La droite qui innove, la Belgique qui avance

L’Europe ne doit pas se diluer


Mesdames, Messieurs,

L’Europe que nous aimons, l’Europe que nous défendons, n’est pas une simple addition de territoires. Elle est un projet de civilisation, un espace de prospérité, d’équilibre et de puissance.

Et pourtant, aujourd’hui, une question essentielle se pose :
peut-on continuer à élargir l’Union européenne sans en fragiliser les fondations ?

L’erreur du précédent : apprendre de 2004

L’élargissement de l’Union européenne de 2004 fut un moment historique. Mais il fut aussi une leçon.

Nous avons intégré des nations courageuses, comme la Pologne ou la Roumanie, sans adapter suffisamment nos institutions, sans anticiper les déséquilibres.

Résultat :

  • Une convergence économique incomplète
  • Des fractures territoriales persistantes
  • Une désindustrialisation silencieuse dans certaines régions de l’Ouest

Nous avons élargi vite. Trop vite.

Une Europe à deux vitesses… devenue structurelle

Aujourd’hui, l’Union européenne n’avance plus au même rythme.

Entre une Allemagne industrielle et une Europe orientale encore en rattrapage, les écarts demeurent.

Et ces écarts produisent :

  • du dumping social,
  • des tensions politiques,
  • et une défiance croissante des peuples.

Une Europe divisée n’est plus une Europe forte.

Le choc démographique silencieux

Nous avons ouvert nos frontières internes sans stratégie démographique.

Résultat :

  • Les forces vives de l’Est ont quitté leurs pays
  • Des nations comme la Bulgarie ou la Roumanie se sont affaiblies
  • Et l’Ouest a absorbé sans toujours intégrer

Ce n’est pas une victoire européenne.
C’est un déséquilibre organisé.

Les élargissements à venir : un saut dans l’inconnu

Et aujourd’hui, certains veulent recommencer.

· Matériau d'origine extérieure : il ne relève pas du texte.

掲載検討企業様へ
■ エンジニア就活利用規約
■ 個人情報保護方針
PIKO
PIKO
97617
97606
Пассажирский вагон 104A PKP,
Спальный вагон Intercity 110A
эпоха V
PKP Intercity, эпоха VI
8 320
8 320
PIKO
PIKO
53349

Pire : accélérer.

Avec des pays comme :

  • Ukraine
  • Moldavie
  • ou encore la Serbie

Mais regardons la réalité en face :

  • Écarts économiques encore plus massifs
  • Instabilités politiques persistantes
  • Coûts de reconstruction colossaux

Intégrer aujourd’hui, c’est importer demain des fragilités majeures.

Une Europe ingouvernable ?

Chaque élargissement rend l’Union plus complexe.

Plus d’États, c’est :

  • plus de blocages,
  • plus de veto,
  • moins de décisions.

Une Europe à 35 ou 40 membres serait une Europe paralysée.

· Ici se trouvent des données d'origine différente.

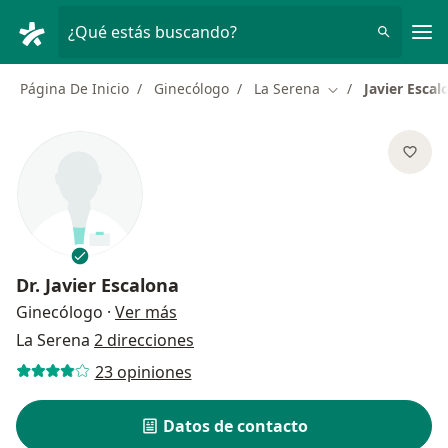
Men
¿Qué estás buscando?
Página De Inicio
Ginecólogo
La Serena
Javier Escal
Cambiar de ciuda
Dr.
Javier Escalona
sobre las especializaciones
Ginecólogo
·
Ver más
La Serena
2 direcciones
23 opiniones
Datos de contacto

Et une Europe paralysée est une Europe qui disparaît sur la scène mondiale.

Notre ligne : une Europe qui protège et qui construit

Au Mouvement Droite Moderniste, nous refusons le faux choix entre fermeture et fuite en avant.

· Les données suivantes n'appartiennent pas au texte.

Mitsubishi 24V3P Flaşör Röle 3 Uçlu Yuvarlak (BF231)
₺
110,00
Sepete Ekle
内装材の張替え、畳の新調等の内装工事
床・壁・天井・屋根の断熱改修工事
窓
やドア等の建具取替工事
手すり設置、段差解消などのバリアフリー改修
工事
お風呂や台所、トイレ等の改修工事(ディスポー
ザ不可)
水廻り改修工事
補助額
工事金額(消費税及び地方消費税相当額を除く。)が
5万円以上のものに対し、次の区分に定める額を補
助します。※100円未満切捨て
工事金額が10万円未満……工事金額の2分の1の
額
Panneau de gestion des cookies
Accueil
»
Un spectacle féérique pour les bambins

Nous portons une ligne claire :

Pas d’élargissement sans consolidation.

Cela signifie :

  • Réformer les institutions avant toute nouvelle adhésion
  • Exiger une convergence économique réelle, pas théorique
  • Protéger les équilibres sociaux et industriels européens
  • Assumer une Europe puissance, pas une Europe diluée
Conclusion : choisir la solidité plutôt que la dispersion

L’Europe n’a pas vocation à être infinie.
Elle a vocation à être cohérente, forte et durable.

Élargir sans limite, c’est affaiblir sans retour.
Construire avec exigence, c’est garantir notre avenir.

Notre responsabilité historique est simple :
faire une Europe qui tient debout, pas une Europe qui s’étend à vide.